Assigned task - Search the material for the string "periodismo" and reply with how many lines contain it, nothing else.

Task data -
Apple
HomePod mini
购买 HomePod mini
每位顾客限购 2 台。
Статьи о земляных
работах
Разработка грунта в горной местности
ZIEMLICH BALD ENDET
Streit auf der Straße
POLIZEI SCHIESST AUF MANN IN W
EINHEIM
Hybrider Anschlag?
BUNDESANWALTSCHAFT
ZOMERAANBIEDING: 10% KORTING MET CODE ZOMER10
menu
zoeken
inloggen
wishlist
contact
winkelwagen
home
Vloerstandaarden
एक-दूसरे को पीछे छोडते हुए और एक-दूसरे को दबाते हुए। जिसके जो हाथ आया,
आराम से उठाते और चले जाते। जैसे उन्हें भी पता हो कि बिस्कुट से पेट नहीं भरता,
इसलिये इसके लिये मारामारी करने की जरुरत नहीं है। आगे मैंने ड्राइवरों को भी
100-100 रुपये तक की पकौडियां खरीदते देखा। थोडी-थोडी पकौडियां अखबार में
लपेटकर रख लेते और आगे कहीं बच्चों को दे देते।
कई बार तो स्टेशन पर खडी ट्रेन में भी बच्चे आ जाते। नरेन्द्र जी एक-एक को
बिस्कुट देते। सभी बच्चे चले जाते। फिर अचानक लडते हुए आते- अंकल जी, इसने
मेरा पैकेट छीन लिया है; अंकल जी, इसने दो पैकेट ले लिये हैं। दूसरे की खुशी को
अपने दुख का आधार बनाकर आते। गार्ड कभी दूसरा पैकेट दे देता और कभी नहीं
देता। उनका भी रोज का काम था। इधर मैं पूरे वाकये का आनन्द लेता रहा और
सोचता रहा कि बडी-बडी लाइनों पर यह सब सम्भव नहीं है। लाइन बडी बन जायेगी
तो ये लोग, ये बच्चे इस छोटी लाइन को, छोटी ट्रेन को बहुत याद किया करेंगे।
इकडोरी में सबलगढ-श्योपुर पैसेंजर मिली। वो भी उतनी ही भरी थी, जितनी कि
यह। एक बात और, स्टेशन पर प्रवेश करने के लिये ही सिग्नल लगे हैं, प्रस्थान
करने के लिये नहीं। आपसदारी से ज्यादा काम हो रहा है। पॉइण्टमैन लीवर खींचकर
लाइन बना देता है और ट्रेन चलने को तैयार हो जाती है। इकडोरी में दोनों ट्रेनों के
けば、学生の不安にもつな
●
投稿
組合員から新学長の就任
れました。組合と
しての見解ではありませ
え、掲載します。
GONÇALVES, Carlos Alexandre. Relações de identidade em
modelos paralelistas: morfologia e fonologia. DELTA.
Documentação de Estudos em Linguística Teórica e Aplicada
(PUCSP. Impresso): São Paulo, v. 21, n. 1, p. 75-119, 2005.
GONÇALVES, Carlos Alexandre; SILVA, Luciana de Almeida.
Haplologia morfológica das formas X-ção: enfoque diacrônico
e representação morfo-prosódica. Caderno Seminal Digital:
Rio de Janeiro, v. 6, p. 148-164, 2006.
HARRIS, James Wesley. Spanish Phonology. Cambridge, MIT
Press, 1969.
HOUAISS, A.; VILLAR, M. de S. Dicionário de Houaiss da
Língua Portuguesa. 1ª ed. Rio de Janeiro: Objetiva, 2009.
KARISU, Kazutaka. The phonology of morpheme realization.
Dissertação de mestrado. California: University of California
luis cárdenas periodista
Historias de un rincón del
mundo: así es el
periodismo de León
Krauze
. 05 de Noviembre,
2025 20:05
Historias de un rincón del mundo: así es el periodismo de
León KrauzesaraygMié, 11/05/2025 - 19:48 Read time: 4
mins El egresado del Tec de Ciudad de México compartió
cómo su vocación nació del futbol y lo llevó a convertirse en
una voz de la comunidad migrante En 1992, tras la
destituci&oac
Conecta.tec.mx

Solution for this task - 2